** WHAT THE EXERCISE ASKS **
List every person named in the two passages quoted in the notes on Never Let Me Go.

** READING PASSAGE **
= = =
Professor Robert Eaglestone on Never Let Me Go
- Ishiguro depicts complex relationships between history, guilt and complicity -- things that we are complicit in without even knowing
- Normal words are twisted into something sinister by the world of Never Let Me Go
- The conversational tone of the narrative puts the reader into a position complicity -- of someone who's in the know.
- It is a medical genocide that's hidden in plain sight -- everyone in the novel is complicit in this genocide, both the victims and the perpetrators. The clones themselves are complicit in their own destruction.
- The clones do and don't know what is going to happen to them: they know, but do not understand.
- Cathy will never be let go -- not just by society, but by her own mind.
"My name is Kathy H. I’m thirty-one years old, and I’ve been a carer now for over eleven years. That sounds long enough, I know, but actually they want me to go on for another eight months, until the end of this year."
"As she came to a halt, I glanced quickly at her face – as did the others, I'm sure. And I can still see it now, the shudder she seemed to be suppressing, the real dread that one of us would accidentally brush against her. And though we just kept on walking, we all felt it; it was like we’d walked from the sun right into the chilly shade. Ruth had been right: Madame was afraid of us. But she was afraid of us in the same way someone might be afraid of spiders."
= = =
** THE DATA **
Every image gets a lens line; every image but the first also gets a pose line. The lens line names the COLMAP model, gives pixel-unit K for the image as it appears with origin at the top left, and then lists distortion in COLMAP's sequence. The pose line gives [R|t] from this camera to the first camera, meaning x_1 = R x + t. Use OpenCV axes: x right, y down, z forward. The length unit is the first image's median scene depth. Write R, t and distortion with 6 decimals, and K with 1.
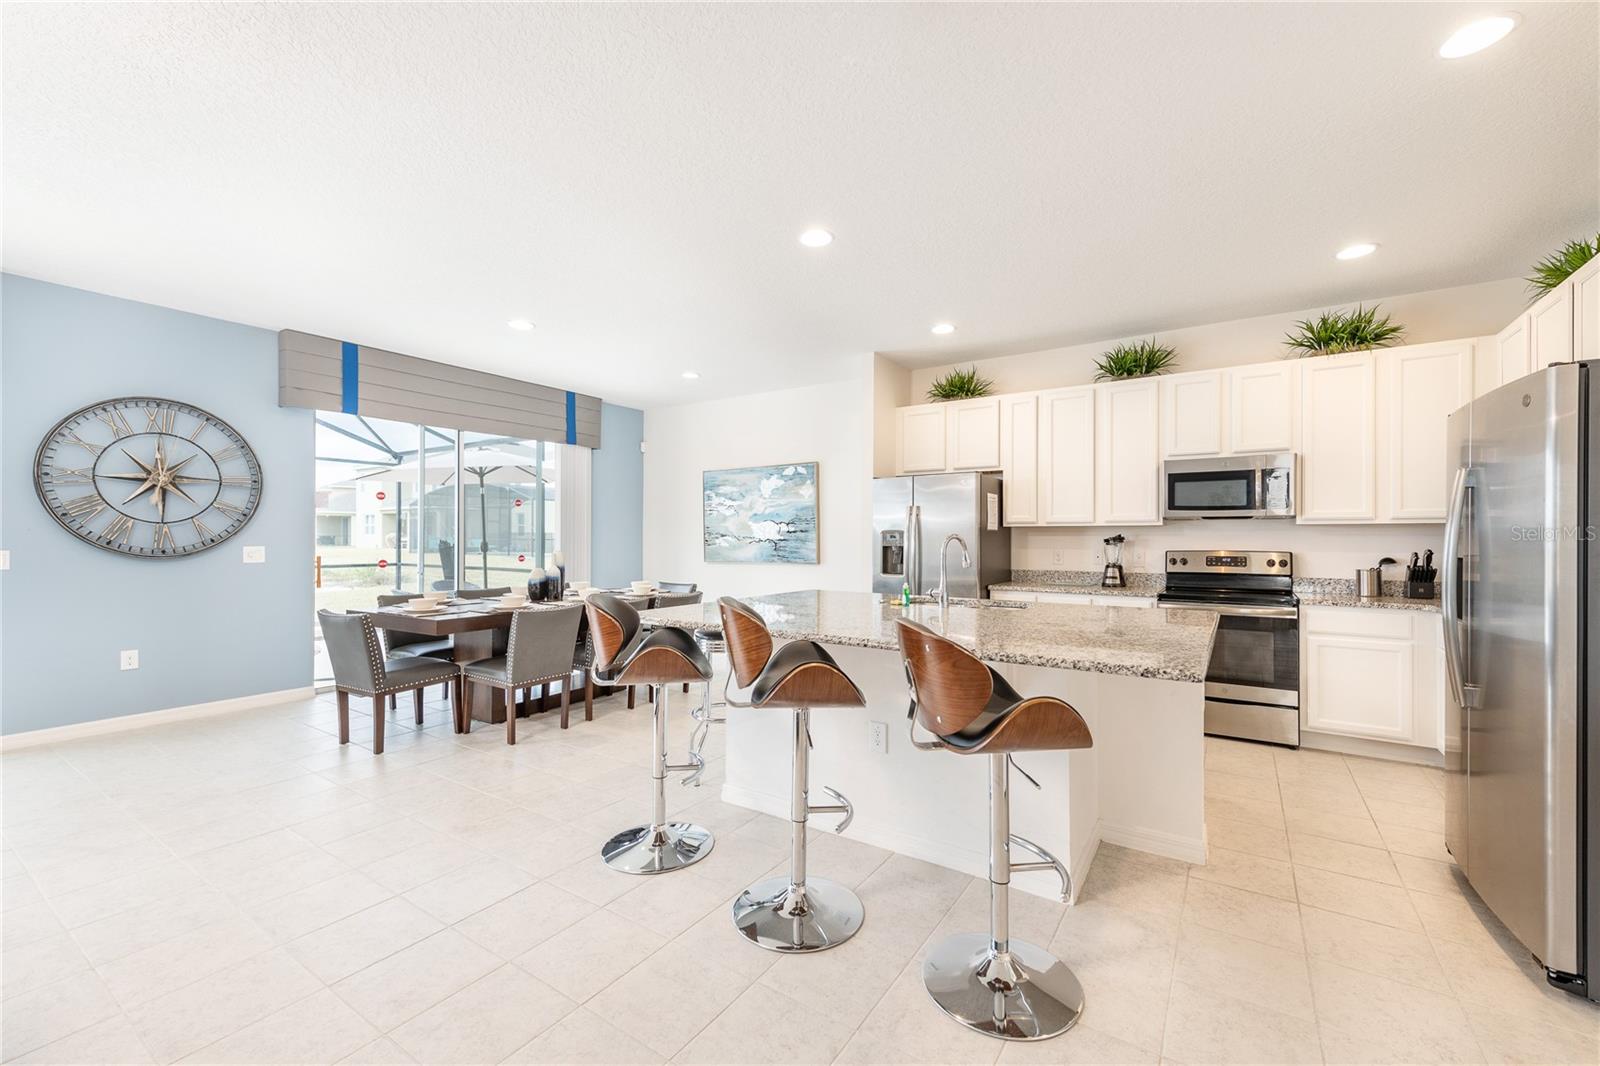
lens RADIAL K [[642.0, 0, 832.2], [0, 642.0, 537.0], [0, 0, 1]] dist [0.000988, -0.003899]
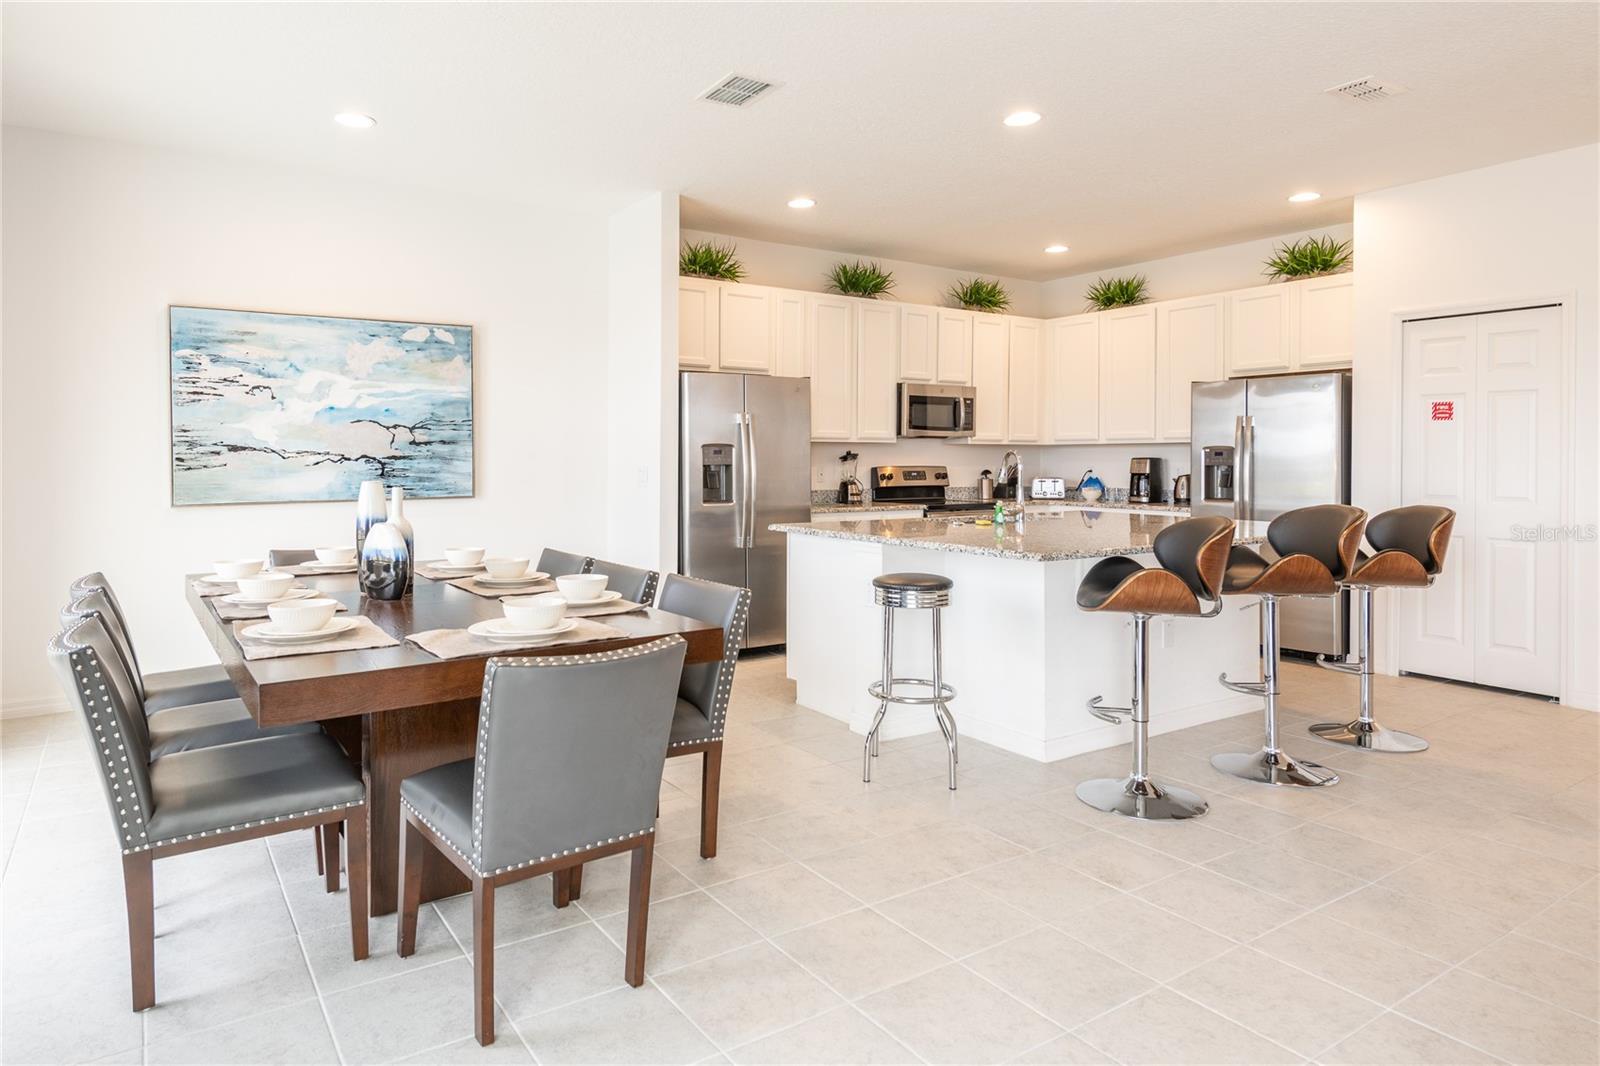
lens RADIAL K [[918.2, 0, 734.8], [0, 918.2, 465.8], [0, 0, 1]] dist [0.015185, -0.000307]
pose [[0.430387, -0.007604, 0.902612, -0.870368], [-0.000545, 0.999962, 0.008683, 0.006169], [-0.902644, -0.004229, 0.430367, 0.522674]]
= = =
** EXERCISE SOLUTION **
Kathy H., Ruth, Madame